*Provided material:*
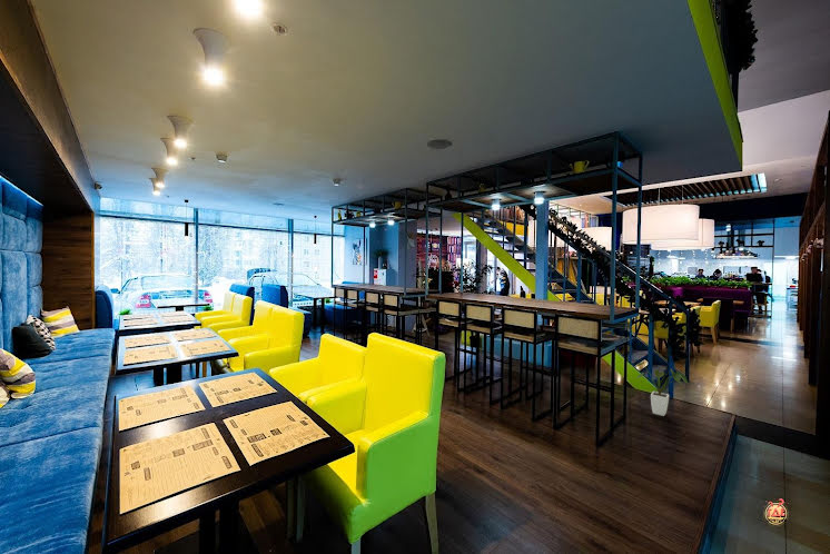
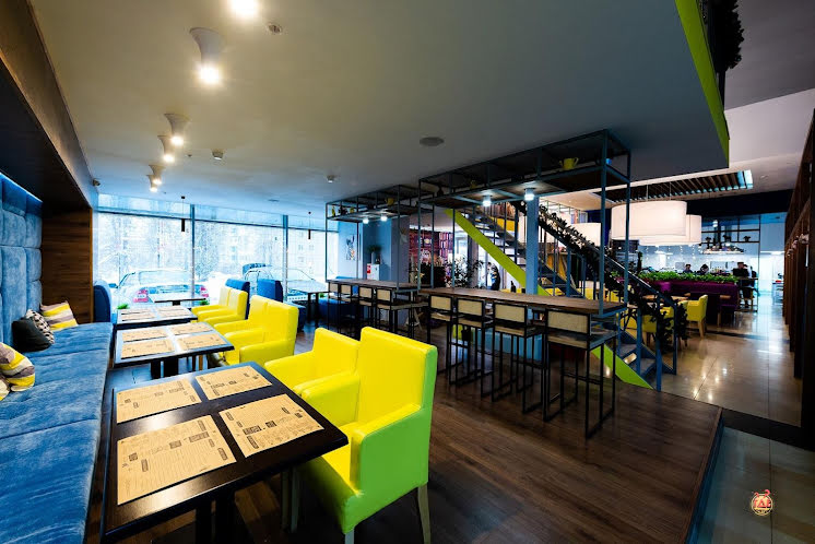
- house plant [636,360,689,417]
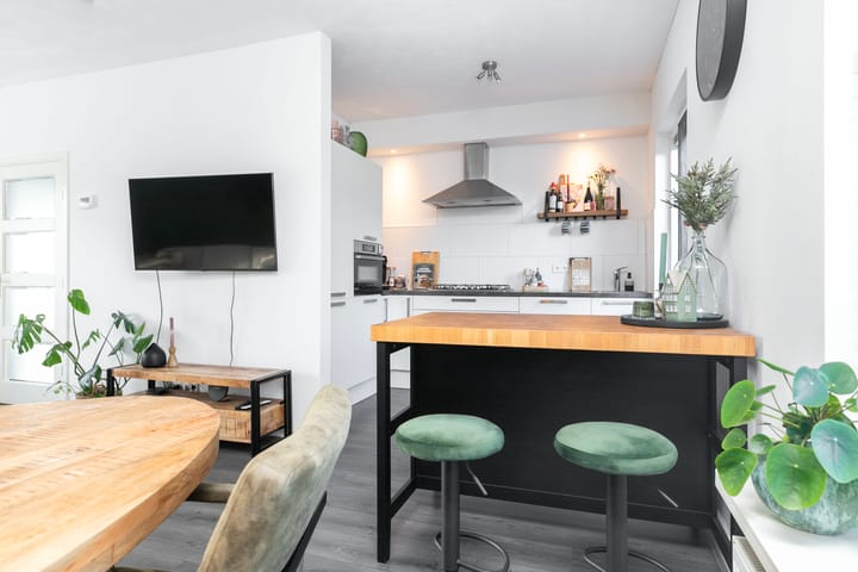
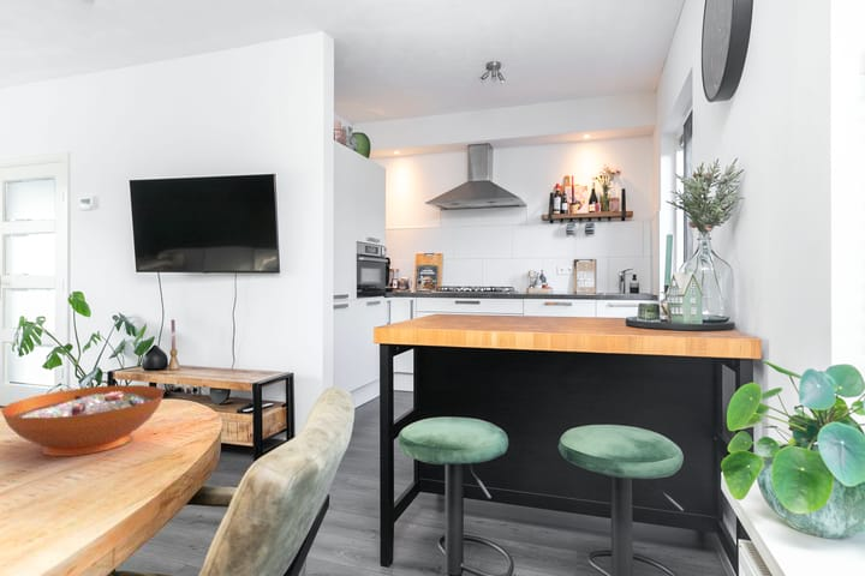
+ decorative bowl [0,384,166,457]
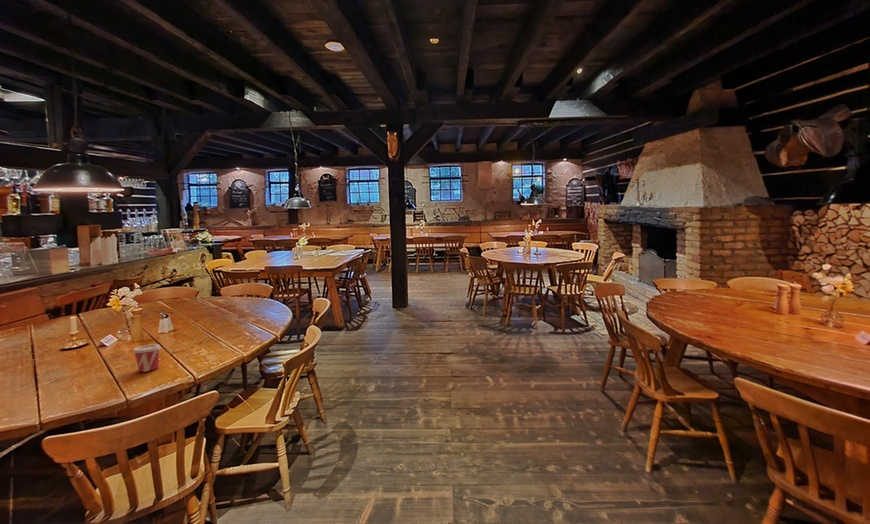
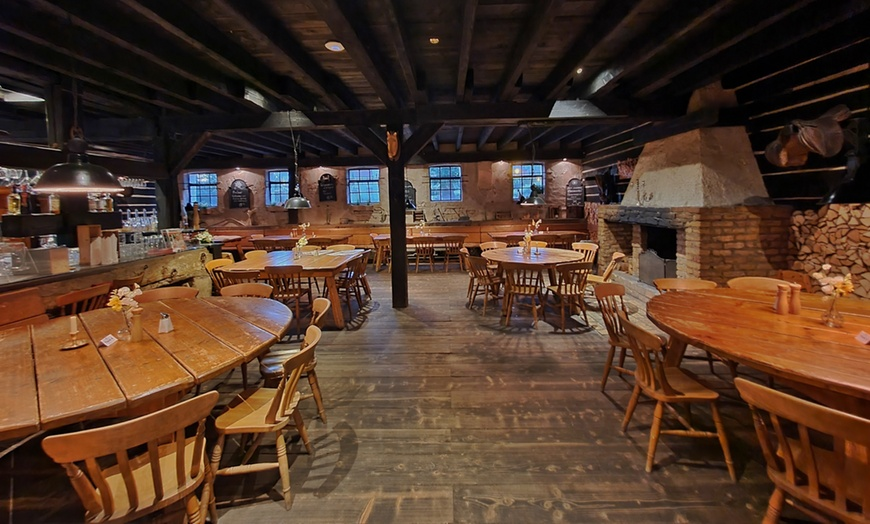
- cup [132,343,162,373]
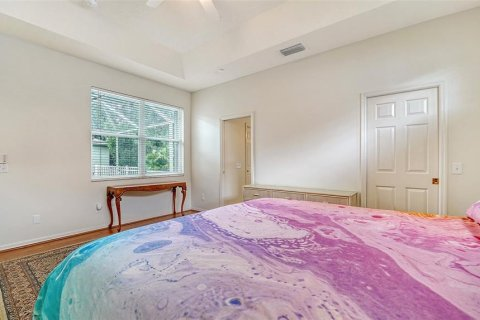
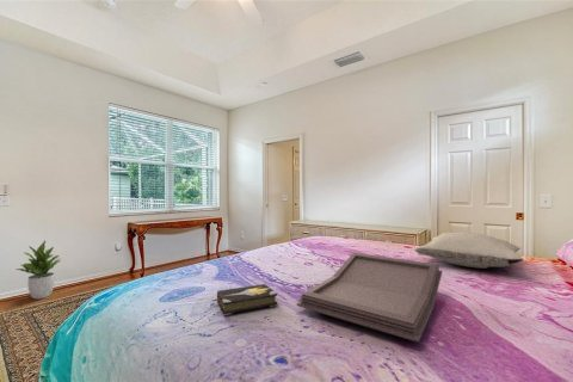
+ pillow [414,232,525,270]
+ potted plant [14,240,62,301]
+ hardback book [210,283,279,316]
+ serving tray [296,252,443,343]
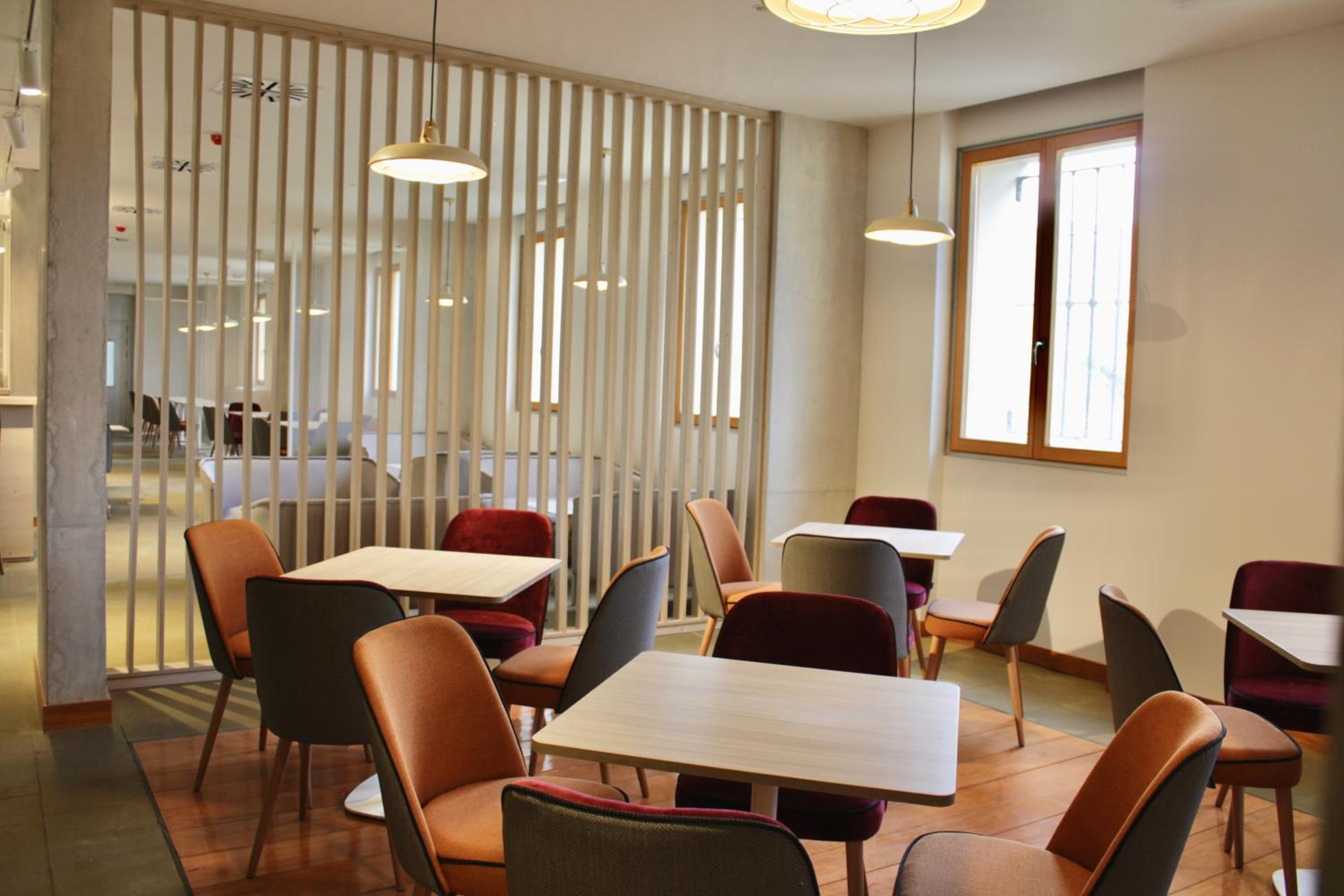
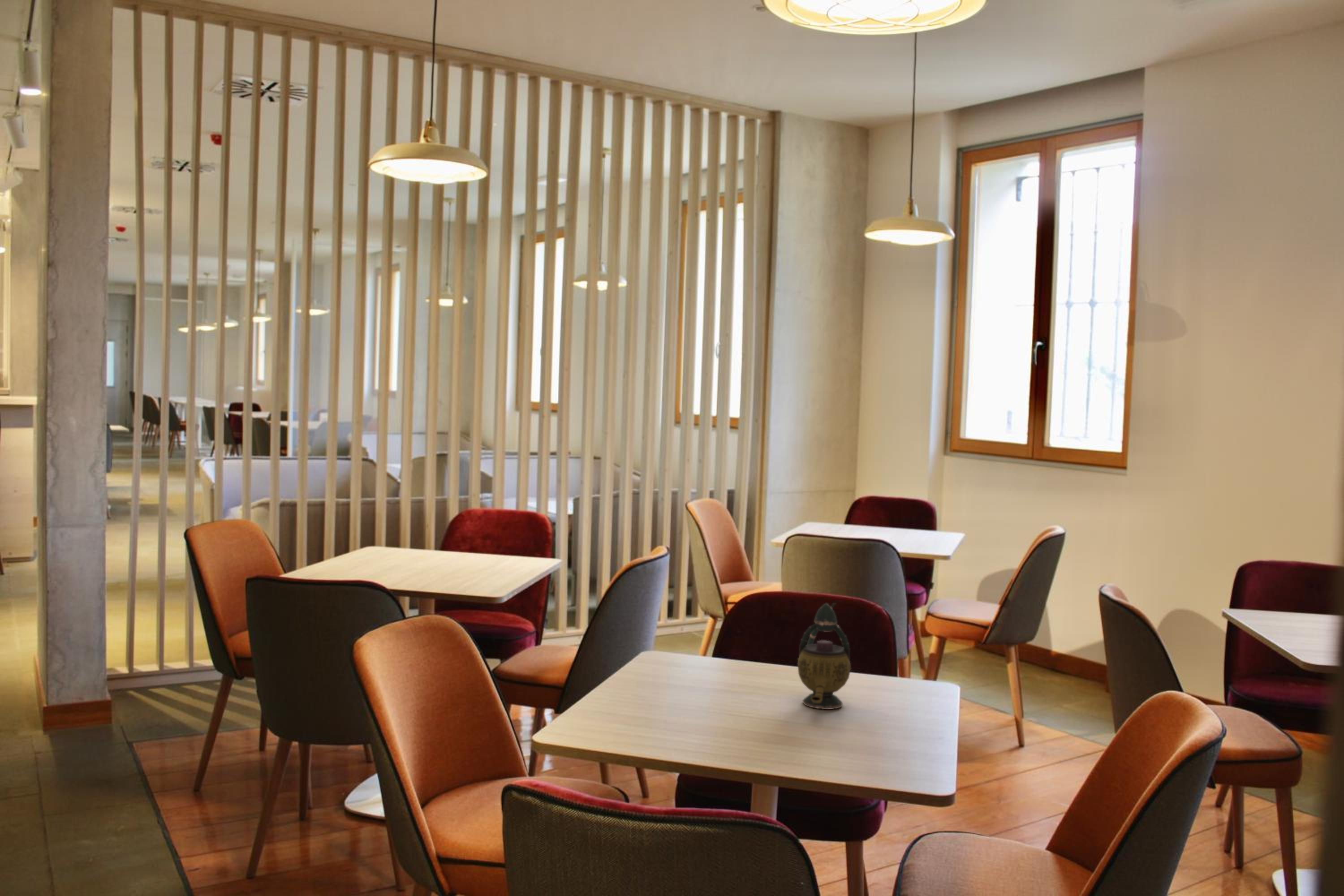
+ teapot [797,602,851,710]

*Your objective:* Pictures aside, reproduce all of the data exactly.

*Solution to the problem:*
- house plant [636,360,689,417]
+ decorative bowl [0,384,166,457]
- cup [132,343,162,373]
+ pillow [414,232,525,270]
+ potted plant [14,240,62,301]
+ hardback book [210,283,279,316]
+ serving tray [296,252,443,343]
+ teapot [797,602,851,710]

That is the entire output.